═══ DATA IN THIS EXERCISE

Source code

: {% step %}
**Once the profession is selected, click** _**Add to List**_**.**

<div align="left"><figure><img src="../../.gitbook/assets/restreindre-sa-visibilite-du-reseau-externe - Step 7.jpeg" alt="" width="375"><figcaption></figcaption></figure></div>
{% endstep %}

══════

**EXERCISE:** Can you reproduce every entry above line for line, keeping each character unchanged?

**ANSWER FOR THIS EXERCISE:**
Source code

: {% step %}
**Once the profession is selected, click** _**Add to List**_**.**

<div align="left"><figure><img src="../../.gitbook/assets/restreindre-sa-visibilite-du-reseau-externe - Step 7.jpeg" alt="" width="375"><figcaption></figcaption></figure></div>
{% endstep %}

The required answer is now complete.